**Excerpted text**
Chest radiograph (2a) and CT scan (2b) of patient 2.

Case 3

A 13-year-old boy of Guinean parents was admitted with a high fever and respiratory distress. He came to Italy 10 days before, after a 6-month stay in Guinea, without any malarial prophylaxis. On admission, he was markedly polypneic (65–70/min) and he was able to utter a few words. His PaO2/FiO2 was 82; helmet-CPAP was started at 12 cmH2O, achieving a progressive PaO2/FiO2 increase (>350 after 24 hours). Chest CT showed predominant right lung involvement, while bilateral basal infiltrates and pleuro-pericardial effusion were present (Fig. 3A, B). Intravenous artemisinin was shifted to oral treatment after reaching parasitemia disappearance. After 3 days, oxygen supplementation with high-flow nasal cannulas was started, having a respiratory rate of 20/min and FiO2 of 0.24.

F3FIGURE 3.:

Chest radiograph (3a) and CT scan (3b) of patient 3.

DISCUSSION

Tachypnea is frequently observed in children with malaria; high fever, acidosis/anemia and lung involvement may be equally responsible. Indeed, acute pulmonary edema and ARDS represent the most severe pulmonary manifestations of systemic malaria, sometimes occurring after a few days of treatment2,3 and still carry a poor prognosis in developing countries.4 Eventually, particularly for more virulent falciparum malaria, delayed diagnosis and clearing of the blood forms of the parasite can be life-threatening.

As a result of severe overwhelming inflammation, malaria as well other systemic parasitic infection may rarely induce hemophagocytosis.5,6 No data are available regarding falciparum ARDS in the presence of hemophagocytosis: the role of hyperinflammation in promoting a gravity-dependent and marked lung compaction pattern cannot be excluded. As reported in our cases, the radiological features of ARDS in falciparum malaria can be quite different depending on the lung compaction degree and fluid overload.

In the last decade, interesting insights have been proposed regarding the role of endothelial injury and the C-protein network in malarial ARDS pathophysiology, leading to pulmonary coagulopathy as a potential therapeutic target,7 disclosing the role of dysregulation of EPCR and thrombomodulin in the lung resulting in respiratory distress because of pneumocyte cell injury and apoptosis.

As in cerebral malaria, the binding of EPCR and ICAM-1 has been implicated in iRBC binding to the pulmonary endothelium.8 Thus, modern proteomic and transcriptomic analysis has revealed the critical roles of parasite biomass and perturbations of the APC–EPCR axis leading to severe disease development.

**Data extracts**
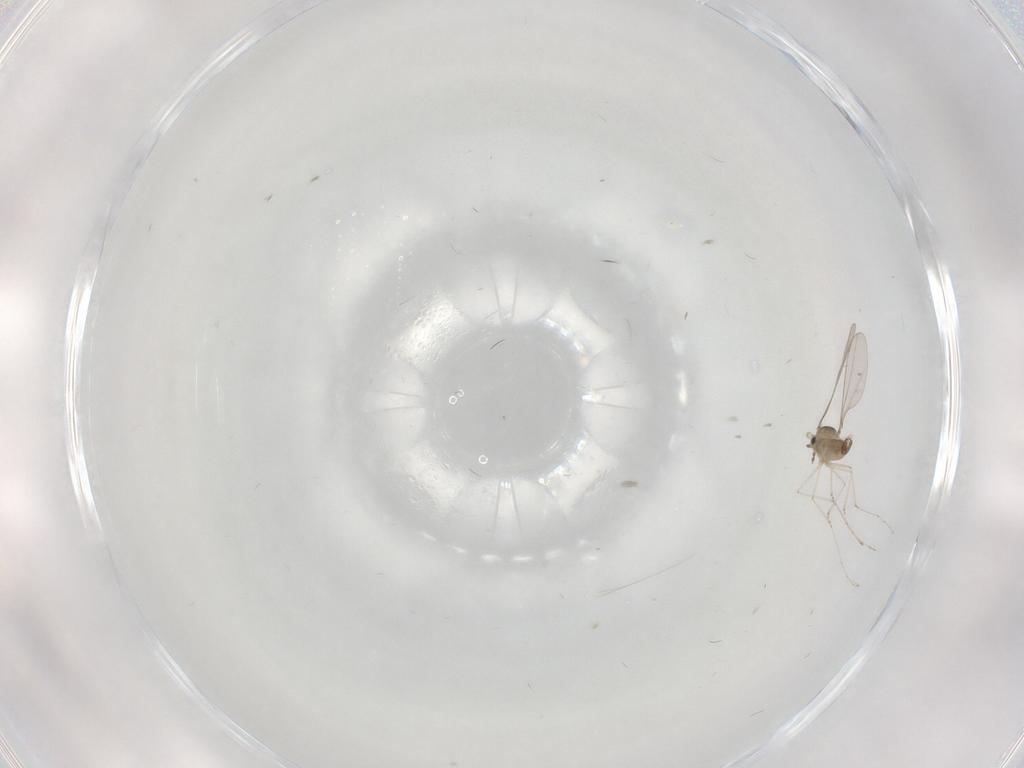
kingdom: Animalia
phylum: Arthropoda
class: Insecta
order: Diptera
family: Cecidomyiidae
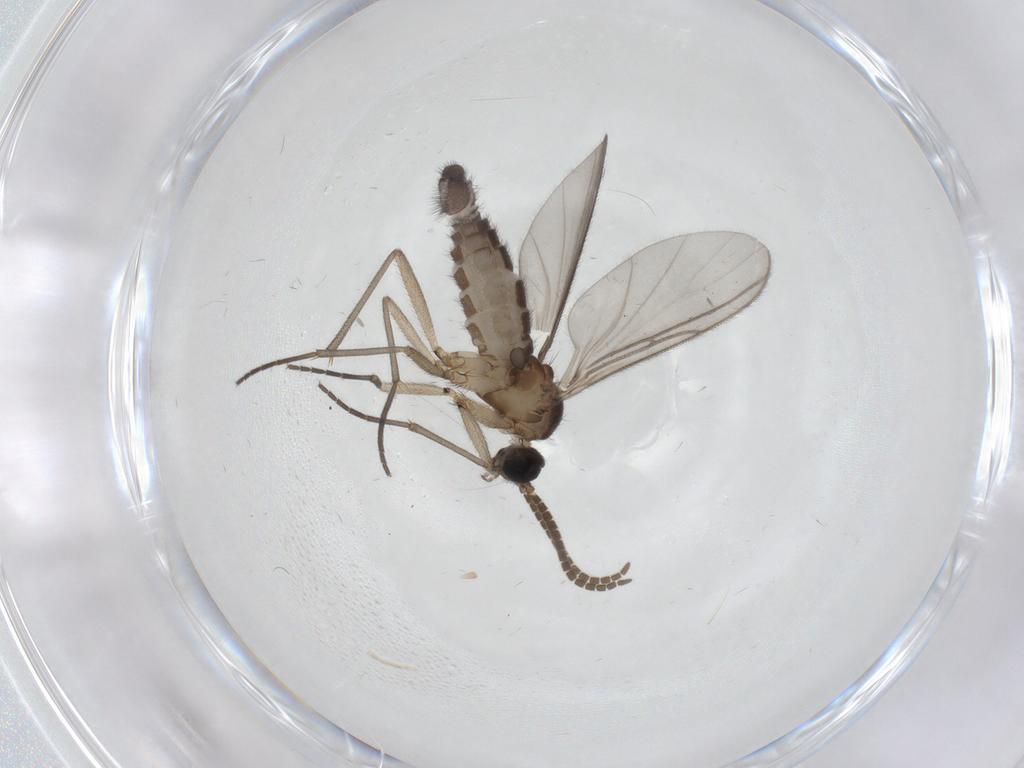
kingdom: Animalia
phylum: Arthropoda
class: Insecta
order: Diptera
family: Sciaridae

**Activity 1**
Condense the paragraph of the malaria case report that begins "A 13-year-old boy of Guinean parents" into a bulleted list that keeps its main facts.
**Activity 2**
Pick up the malaria case report after its final sentence and keep writing its discussion from there.

**Reply 1**
- A 13-year-old boy of Guinean parents was admitted with high fever and respiratory distress.
- He had arrived in Italy 10 days earlier after 6 months in Guinea, with no malarial prophylaxis.
- On admission he was markedly polypneic (65–70/min), able to say only a few words, with a PaO2/FiO2 of 82.
- Helmet-CPAP at 12 cmH2O raised his PaO2/FiO2 to over 350 within 24 hours.
- Chest CT showed mainly right lung involvement, with bilateral basal infiltrates and pleuro-pericardial effusion.
- Intravenous artemisinin was switched to oral treatment once parasitemia had disappeared.
- After 3 days he was moved to high-flow nasal cannula oxygen, with a respiratory rate of 20/min and FiO2 of 0.24.

**Reply 2**
Moreover, recent genetic studies on var gene expression, despite different clinical presentations across different countries, in both children and adults, the same var gene expression profiles are predictive of severe disease.9

Up to now, no specific treatments have been outlined for malarial ARDS, thus respiratory management following nonmalaria ALI/ARDS therapeutic guidelines10 are implemented, beyond early administration of parenteral antimalarial therapy, supportive therapy and management of complications. In milder cases of respiratory involvement, spontaneous ventilation using a face mask with a high-flow gas delivery system can be used. CPAP may be added to improve PaO2 without increasing FiO2; when it reaches more than 0.6 and CPAP of more than 10 cm H2O is needed to achieve PaO2 at least 60 mm Hg, use of noninvasive positive pressure ventilation (NPPV) or tracheal intubation/invasive ventilation should be considered. Both CPAP and NPPV have been rarely described in malarial ARDS,11 although the use of NIV in ARDS with mild to moderate hypoxemia has been reevaluated even recently.12

In conclusion, malaria should be considered as an important cause of curable ARDS even in children, both in endemic areas and in travelers returning in nonendemic areas. Laboratory studies can confirm the diagnosis, even if repeated assessments may be needed to detect parasitemia. Antimalarial treatment can be lifesaving, whereas patients with respiratory failure deserve an early PICU admission for evaluation and correct respiratory support institution.